One thing is clear – the regulatory tide is changing. The ‘BigTech’ companies are much more than clever disruptors challenging the status quo, and regulators around the world are becoming increasingly suspicious of these giants and more activist and creative in their approach to protecting consumers.

The ACCC lawsuit against Google, which relies on its consumer law powers (rather than privacy law) is a good example of this. Another example is the new California Consumer Privacy Act (CCPA) effective in 2020, which is aimed at re-balancing the lucrative but murky ad-tech universe and providing consumers living in California with the right to access, delete and opt out of the sale of, their personal information.

Closer to home, the New Zealand Privacy Commissioner John Edwards has a no holds barred approach to tackling privacy. In a recent conference speech and article, he shared insight on his pragmatic approach to the vexed area of consent:  

If you are telling customers in the “click to consent” box that their information will be used to “enhance the services we can provide you”, and page 35 of the legalese-dense privacy policy says that all your transaction information will be available to US data brokers, I may well conclude that you have not discharged your obligation under information privacy principle 3 [collection of information] (and potentially IPP 4 for unfairness, in particular for children and other vulnerable consumers), and that you are therefore in breach of the Privacy Act.

********

▶ _WHAT YOU WILL DO_
- a) For each of the statements below, say whether it agrees with the passage on BigTech regulation, and give yes or no along with the deciding words from the passage, quoted exactly. (i) The ACCC lawsuit against Google relies on privacy law. (ii) The California Consumer Privacy Act took effect in 2020. (iii) John Edwards shared his approach to consent in a conference speech and article.
- b) According to the passage on BigTech regulation, what rights does the California Consumer Privacy Act give consumers living in California?
- c) Transcribe the part of the passage on BigTech regulation between "Closer to home, the" and "the Privacy Act.", inclusive.

▶ _DATA BLOCK_

********

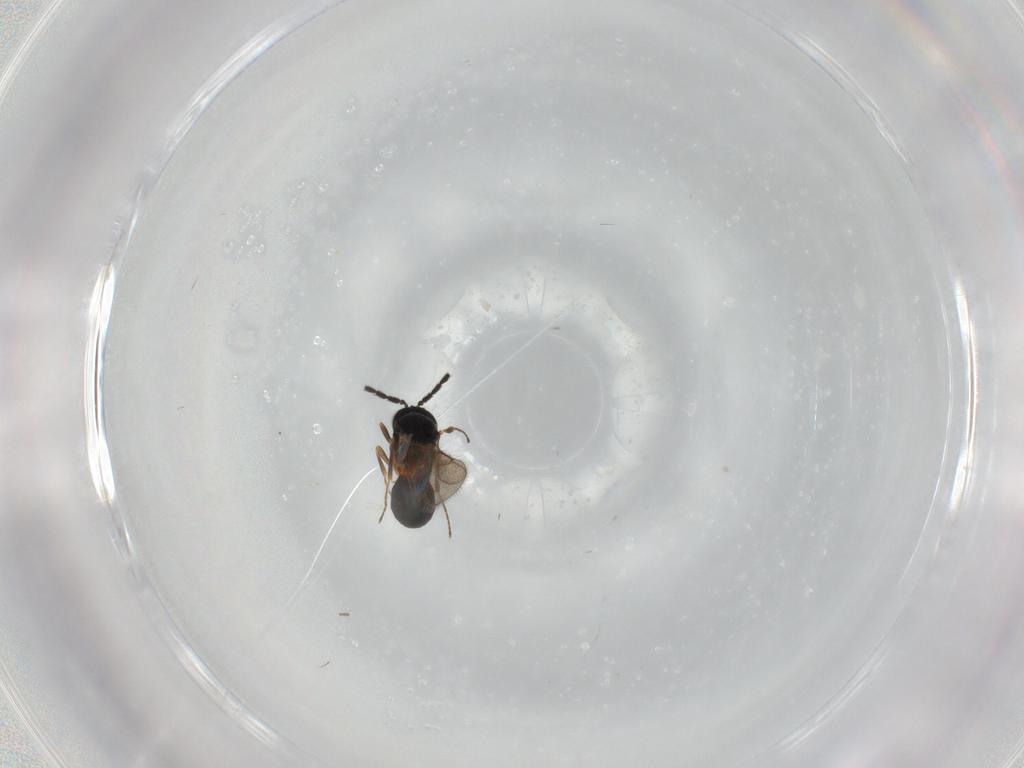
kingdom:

********

▶ _SOLUTIONS IN ORDER_
- a)
(i) No: "relies on its consumer law powers (rather than privacy law)"
(ii) Yes: "effective in 2020"
(iii) Yes: "In a recent conference speech and article, he shared insight on his pragmatic approach to the vexed area of consent"

- b) It gives them the right to access, delete and opt out of the sale of their personal information.

- c)
Closer to home, the New Zealand Privacy Commissioner John Edwards has a no holds barred approach to tackling privacy. In a recent conference speech and article, he shared insight on his pragmatic approach to the vexed area of consent:  

If you are telling customers in the “click to consent” box that their information will be used to “enhance the services we can provide you”, and page 35 of the legalese-dense privacy policy says that all your transaction information will be available to US data brokers, I may well conclude that you have not discharged your obligation under information privacy principle 3 [collection of information] (and potentially IPP 4 for unfairness, in particular for children and other vulnerable consumers), and that you are therefore in breach of the Privacy Act.